Мейтланд собрался с силами. Лихорадка начала отступать. Он помнил яростное нападение на него в бомбоубежище, помнил, как его вечером выволокли наружу, но боль от ударов утихла при первых же словах молодой женщины. В контексте его испытаний на острове даже эта убогая комнатушка — расположенная, как он догадался, в губительной близости от автострады, — по стильности и комфорту не уступала лучшим апартаментам в «Савое». Когда женщина села на постель, Мейтланд взял ее за руку, стараясь вложить в этот жест всю свою благодарность.
— Мы…— заговорил он разбитыми губами, — мы рядом с островом? — И, осознав, что ей вряд ли известна его история, добавил: — Я разбил свою машину… «ягуар»… Я слетел с автострады.
Молодая женщина продолжала задумчиво жевать жвачку, сверля Мейтланда острыми глазками.
— Да, мы знаем. Вам повезло, что вы остались в живых. — Она положила свою сильную руку ему на лоб, проверяя температуру. — Вы не были больны до аварии? Ведь у вас лихорадка.
Мейтланд покачал головой. Ему было приятно прикосновение этой холодной ладони.
— Нет, лихорадка началась позднее.
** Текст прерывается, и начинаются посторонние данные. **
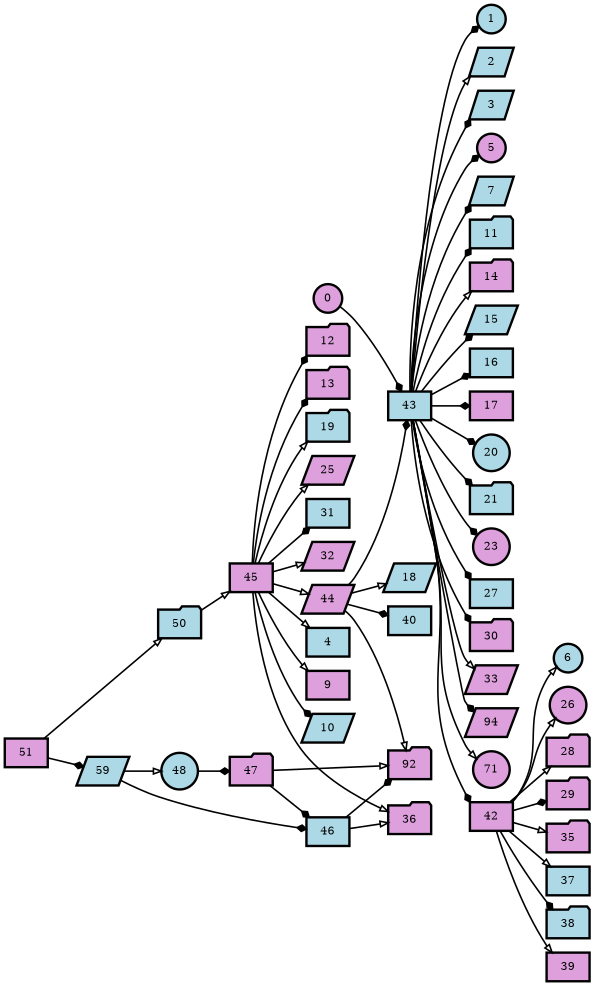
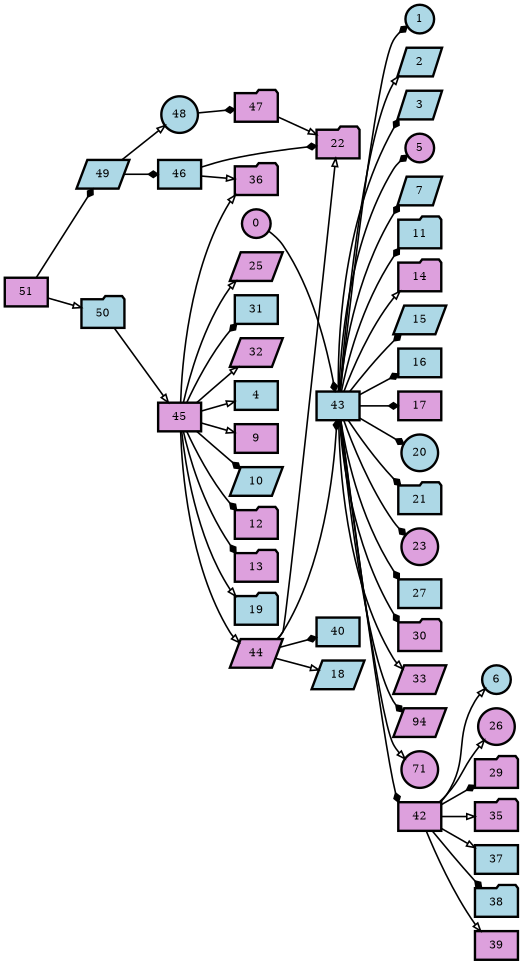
  digraph {
    rankdir=LR
    node [fillcolor=plum penwidth=3 shape=folder style=filled]
    edge [arrowhead=diamond penwidth=2]
    n1 [label=0 shape=circle]
    n2 [fillcolor=lightblue label=43 shape=box]
    n3 [fillcolor=lightblue label=1 shape=circle]
    n4 [fillcolor=lightblue label=2 shape=parallelogram]
    n5 [fillcolor=lightblue label=3 shape=parallelogram]
    n6 [fillcolor=lightblue label=4 shape=box]
    n7 [label=5 shape=circle]
    n8 [fillcolor=lightblue label=6 shape=circle]
    n9 [fillcolor=lightblue label=7 shape=parallelogram]
    n10 [label=9 shape=box]
    n11 [fillcolor=lightblue label=10 shape=parallelogram]
    n12 [fillcolor=lightblue label=11]
    n13 [label=12]
    n14 [label=13]
    n15 [label=14]
    n16 [fillcolor=lightblue label=15 shape=parallelogram]
    n17 [fillcolor=lightblue label=16 shape=box]
    n18 [label=17 shape=box]
    n19 [fillcolor=lightblue label=18 shape=parallelogram]
    n20 [fillcolor=lightblue label=19]
    n21 [fillcolor=lightblue label=20 shape=circle]
    n22 [fillcolor=lightblue label=21]
-   n23 [label=92]
+   n23 [label=22]
    n24 [label=23 shape=circle]
    n25 [label=25 shape=parallelogram]
    n26 [label=26 shape=circle]
    n27 [fillcolor=lightblue label=27 shape=box]
-   n28 [label=28]
    n29 [label=29]
    n30 [label=30]
    n31 [fillcolor=lightblue label=31 shape=box]
    n32 [label=32 shape=parallelogram]
    n33 [label=33 shape=parallelogram]
    n34 [label=94 shape=parallelogram]
    n35 [label=35]
    n36 [label=36]
    n37 [fillcolor=lightblue label=37 shape=box]
    n38 [fillcolor=lightblue label=38]
    n39 [label=39 shape=box]
    n40 [fillcolor=lightblue label=40 shape=box]
    n41 [label=71 shape=circle]
    n42 [label=42 shape=box]
    n43 [label=45 shape=box]
    n44 [label=44 shape=parallelogram]
    n45 [fillcolor=lightblue label=46 shape=box]
    n46 [label=47]
    n47 [fillcolor=lightblue label=48 shape=circle]
-   n48 [fillcolor=lightblue label=59 shape=parallelogram]
+   n48 [fillcolor=lightblue label=49 shape=parallelogram]
    n49 [fillcolor=lightblue label=50]
    n50 [label=51 shape=box]
    n1 -> n2
    n2 -> n3
    n2 -> n4 [arrowhead=onormal]
    n2 -> n5
    n2 -> n7
    n2 -> n9
    n2 -> n12
    n2 -> n15 [arrowhead=onormal]
    n2 -> n16
    n2 -> n17
    n2 -> n18
    n2 -> n21
    n2 -> n22
    n2 -> n24
    n2 -> n27
    n2 -> n30
    n2 -> n33 [arrowhead=onormal]
    n2 -> n34
    n2 -> n41 [arrowhead=onormal]
    n2 -> n42
    n42 -> n8 [arrowhead=onormal]
    n42 -> n26 [arrowhead=onormal]
-   n42 -> n28 [arrowhead=onormal]
    n42 -> n29
    n42 -> n35 [arrowhead=onormal]
    n42 -> n37 [arrowhead=onormal]
    n42 -> n38
    n42 -> n39 [arrowhead=onormal]
    n43 -> n6 [arrowhead=onormal]
    n43 -> n10 [arrowhead=onormal]
    n43 -> n11
    n43 -> n13
    n43 -> n14
    n43 -> n20 [arrowhead=onormal]
    n43 -> n25 [arrowhead=onormal]
    n43 -> n31
    n43 -> n32 [arrowhead=onormal]
    n43 -> n36 [arrowhead=onormal]
    n43 -> n44 [arrowhead=onormal]
    n44 -> n2
    n44 -> n19 [arrowhead=onormal]
    n44 -> n23 [arrowhead=onormal]
    n44 -> n40
    n45 -> n23
    n45 -> n36 [arrowhead=onormal]
    n46 -> n23 [arrowhead=onormal]
-   n46 -> n45
    n47 -> n46
    n48 -> n45
    n48 -> n47 [arrowhead=onormal]
    n49 -> n43 [arrowhead=onormal]
    n50 -> n48
    n50 -> n49 [arrowhead=onormal]
  }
Кажется, вчера. Из-за ноги… она сломана.
— Да, похоже на то. Бедняжка, я дам вам поесть.
Женщина полезла в сумочку и достала плитку молочного шоколада. Она сняла серебристую обертку, отломила несколько квадратиков и вложила один Мейтланду в губы.
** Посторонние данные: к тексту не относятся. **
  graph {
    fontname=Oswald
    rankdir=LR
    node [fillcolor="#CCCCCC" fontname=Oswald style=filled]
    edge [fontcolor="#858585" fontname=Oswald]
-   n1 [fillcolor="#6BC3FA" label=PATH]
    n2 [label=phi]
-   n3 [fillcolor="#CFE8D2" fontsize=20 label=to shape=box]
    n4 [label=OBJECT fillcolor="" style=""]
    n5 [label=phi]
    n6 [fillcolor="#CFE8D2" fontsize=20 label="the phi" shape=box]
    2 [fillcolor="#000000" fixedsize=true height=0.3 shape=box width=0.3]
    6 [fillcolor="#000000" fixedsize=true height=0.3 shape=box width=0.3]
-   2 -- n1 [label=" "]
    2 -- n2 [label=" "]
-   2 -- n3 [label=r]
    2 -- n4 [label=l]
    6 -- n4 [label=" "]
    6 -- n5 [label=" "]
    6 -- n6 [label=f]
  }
Пока теплый шоколад таял во рту, Мейтланд смог наконец разглядеть лицо молодой женщины. Она встала, посмотрелась в походное зеркальце на стене и, не выпуская из рук шоколад, принялась ходить взад-вперед по комнате. Освещенные керосиновой лампой, ее рыжие волосы сияли в этой захудалой комнатушке, как дикое солнце. Сквозь неровно завитые кудряшки над высоким лбом пробивались лучи света. Девушка выглядела лет на двадцать; у нее было смышленое угловатое лицо с упрямым подбородком. Она даже казалась красивой в своей как бы нарочитой неряшливости. В ее обращении с Мейтландом, когда она кормила его квадратиками шоколада с отпечатками своего большого пальца, чувствовалась грубоватая почтительность. Возможно, ей было обидно ухаживать за этим состоятельным человеком, которого случайно занесло в ее убогое жилище, зная, что скоро он переберется в гораздо более комфортабельные условия. И все-таки что-то в ее голосе, в ее уверенных интонациях подсказывало Мейтланду, что она происходит совсем из другой среды. Судя по потертым джинсам, камуфляжной военной куртке и плакатам на стенах, ее вполне можно было принять за типичную недоучившуюся студентку, однако это впечатление, в свою очередь, опровергалось обилием дешевой косметики, вульгарной прической и безвкусной одеждой, развешанной на чемодане, — все это смахивало на экипировку уличной проститутки.